Część banków otwiera konta oszczędnościowe tylko klientom, którzy posiadają także rachunek oszczędnościowo-rozliczeniowy (ROR) w tej instytucji. Może się więc zdarzyć, że klient kuszony wysokim oprocentowaniem rachunku, w placówce zostanie poinformowany, że musi otworzyć także ROR. A w takiej sytuacji warto wcześniej sprawdzić jakie opłaty pobiera bank za prowadzenie konta osobistego i obsługę karty. Bo pracownik w placówce może „zapomnieć” o tym rzetelnie poinformować. Jeśli zamierzamy zdeponować niewielką kwotę, warto przeliczyć czy prowizje za obsługę ROR-u nie „zjedzą” zysku, który wypracuje konto oszczędnościowe.

Warto także upewnić się jak banki naliczają oprocentowanie. Z reguły stosowane są progi kwotowe – im więcej pieniędzy na rachunku tym wyższe odsetki. Najwyższe oprocentowanie, to które jest podawane w reklamach, obowiązuje zazwyczaj, gdy klient wpłaci na przykład 100 tys. zł. Występują jednak konta, gdzie jedna stawka oprocentowania obejmuje całą zdeponowaną kwotę.

Specyficzny sposób naliczania odsetek stosują Toyota Bank i Lukas Bank. W instytucjach tych obowiązuje odrębne oprocentowanie dla pieniędzy w poszczególnych przedziałach kwotowych. Na przykład maksymalna stawka oprocentowania w Toyota Banku to 5,7 proc. dla kwot powyżej 20 tys. zł. Oznacza to, że deponując 21 tys. zł tylko 1 tys. zł objęty jest stawką 5,70 proc.

Ile dokładnie zarobimy deponując swoje oszczędności na koncie oszczędnościowym możemy sprawdzić na specjalnie w tym celu przygotowanych narzędziach dostępnych w internecie, np. na stronie: http://www.bankier.pl/kalkulatory/konta-oszczednosciowe/

Belką w zysk

Niestety zysk wypracowany przez produkty oszczędnościowe należy pomniejszyć o 19 proc. podatek od zysków kapitałowych, zwany potocznie podatkiem Belki. Bankowcy znaleźli jednak sposób, by klient mógł ominąć tą daninę. Dla niewielkich kwot oszczędności wystarczy dzienna kapitalizacja odsetek. Ważne jest by podatek do zapłaty był mniejszy niż 0,50 zł. W takiej sytuacji kwotę należnego podatku zaokrągla się „w dół” do zera.

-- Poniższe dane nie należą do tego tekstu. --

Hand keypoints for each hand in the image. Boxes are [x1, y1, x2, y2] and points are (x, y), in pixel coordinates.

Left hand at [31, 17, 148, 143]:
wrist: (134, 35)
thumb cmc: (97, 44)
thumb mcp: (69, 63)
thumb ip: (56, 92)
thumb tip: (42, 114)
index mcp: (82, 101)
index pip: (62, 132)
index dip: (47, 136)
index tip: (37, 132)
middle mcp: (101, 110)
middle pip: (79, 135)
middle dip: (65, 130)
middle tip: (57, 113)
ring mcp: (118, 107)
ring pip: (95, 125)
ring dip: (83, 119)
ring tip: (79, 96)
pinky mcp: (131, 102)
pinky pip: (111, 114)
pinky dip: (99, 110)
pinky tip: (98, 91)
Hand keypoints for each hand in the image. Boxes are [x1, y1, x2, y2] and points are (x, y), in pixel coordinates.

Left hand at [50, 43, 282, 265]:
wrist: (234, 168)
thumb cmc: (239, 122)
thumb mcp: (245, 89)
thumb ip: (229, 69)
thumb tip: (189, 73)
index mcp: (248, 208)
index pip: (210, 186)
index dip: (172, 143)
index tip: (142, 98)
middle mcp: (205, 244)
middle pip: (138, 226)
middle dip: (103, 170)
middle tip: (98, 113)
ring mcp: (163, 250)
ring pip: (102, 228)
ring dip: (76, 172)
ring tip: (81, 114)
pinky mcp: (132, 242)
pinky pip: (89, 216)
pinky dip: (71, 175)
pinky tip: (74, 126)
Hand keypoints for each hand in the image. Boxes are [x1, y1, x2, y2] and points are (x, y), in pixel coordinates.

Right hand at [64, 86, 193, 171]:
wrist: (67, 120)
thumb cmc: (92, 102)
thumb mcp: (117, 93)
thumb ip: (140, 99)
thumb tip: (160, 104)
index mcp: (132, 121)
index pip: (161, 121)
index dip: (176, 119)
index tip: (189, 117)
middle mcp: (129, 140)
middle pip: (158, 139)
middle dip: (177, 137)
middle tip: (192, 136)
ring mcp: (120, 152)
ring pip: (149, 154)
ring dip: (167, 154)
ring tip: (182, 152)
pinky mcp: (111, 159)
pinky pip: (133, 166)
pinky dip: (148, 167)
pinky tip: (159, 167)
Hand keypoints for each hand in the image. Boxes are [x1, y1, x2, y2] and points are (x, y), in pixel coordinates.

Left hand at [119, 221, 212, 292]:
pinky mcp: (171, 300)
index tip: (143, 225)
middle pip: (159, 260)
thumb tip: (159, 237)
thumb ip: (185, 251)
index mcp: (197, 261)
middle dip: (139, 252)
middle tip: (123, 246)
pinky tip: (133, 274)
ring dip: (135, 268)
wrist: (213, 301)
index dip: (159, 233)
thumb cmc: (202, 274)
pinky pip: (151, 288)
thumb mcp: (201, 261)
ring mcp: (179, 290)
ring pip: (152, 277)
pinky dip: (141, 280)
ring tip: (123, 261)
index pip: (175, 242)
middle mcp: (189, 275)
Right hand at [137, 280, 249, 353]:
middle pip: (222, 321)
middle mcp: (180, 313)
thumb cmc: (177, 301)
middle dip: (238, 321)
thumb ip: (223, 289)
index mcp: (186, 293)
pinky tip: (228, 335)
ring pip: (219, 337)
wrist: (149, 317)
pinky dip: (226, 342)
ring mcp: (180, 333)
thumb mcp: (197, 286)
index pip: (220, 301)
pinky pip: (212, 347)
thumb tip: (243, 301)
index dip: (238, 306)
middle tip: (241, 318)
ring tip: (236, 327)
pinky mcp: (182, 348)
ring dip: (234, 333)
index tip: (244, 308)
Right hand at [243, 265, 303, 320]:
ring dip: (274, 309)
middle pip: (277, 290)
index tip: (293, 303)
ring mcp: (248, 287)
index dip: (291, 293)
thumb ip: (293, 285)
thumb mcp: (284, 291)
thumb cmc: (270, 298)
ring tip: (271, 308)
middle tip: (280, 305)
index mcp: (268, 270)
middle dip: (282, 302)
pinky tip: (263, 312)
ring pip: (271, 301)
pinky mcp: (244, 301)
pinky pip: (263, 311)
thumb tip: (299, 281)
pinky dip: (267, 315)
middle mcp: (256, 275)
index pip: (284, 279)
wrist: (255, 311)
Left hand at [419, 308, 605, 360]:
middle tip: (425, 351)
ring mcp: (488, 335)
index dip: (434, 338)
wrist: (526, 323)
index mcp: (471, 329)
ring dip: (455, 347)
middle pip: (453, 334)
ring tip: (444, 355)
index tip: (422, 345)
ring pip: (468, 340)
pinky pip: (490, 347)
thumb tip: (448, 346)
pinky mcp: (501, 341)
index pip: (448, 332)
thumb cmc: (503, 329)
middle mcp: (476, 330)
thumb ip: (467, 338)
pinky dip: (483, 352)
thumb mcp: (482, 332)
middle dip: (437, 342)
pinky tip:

W praktyce dzienne odsetki wypłacane klientowi nie mogą więc przekraczać 2,49 zł. Warto tu jednak wspomnieć, że aby uniknąć obowiązków podatkowych należy kontrolować poziom odsetek.

Dzienną kapitalizację odsetek stosują przy koncie oszczędnościowym na razie tylko Eurobank i Kredyt Bank (w przypadku Konta Oszczędnościowego – Lokaty Swobodnej). Kilka banków proponuje jednak lokaty jednodniowe, dzięki którym taki zabieg także jest możliwy.

Czy konto oszczędnościowe rzeczywiście może stanowić alternatywę dla lokat terminowych? Niewątpliwie tak, a rosnącą popularność tego typu produktów potwierdzają także banki. Dla wielu osób liczy się stały dostęp do własnych pieniędzy, nawet kosztem nieco niższych odsetek. Pieniądze trzymane na koncie możemy bowiem korzystniej zainwestować, gdy tylko nadarzy się lepsza okazja. Rachunek może być także przydatnym produktem w czasie kryzysu, służącym do odkładania środków na „czarną godzinę”.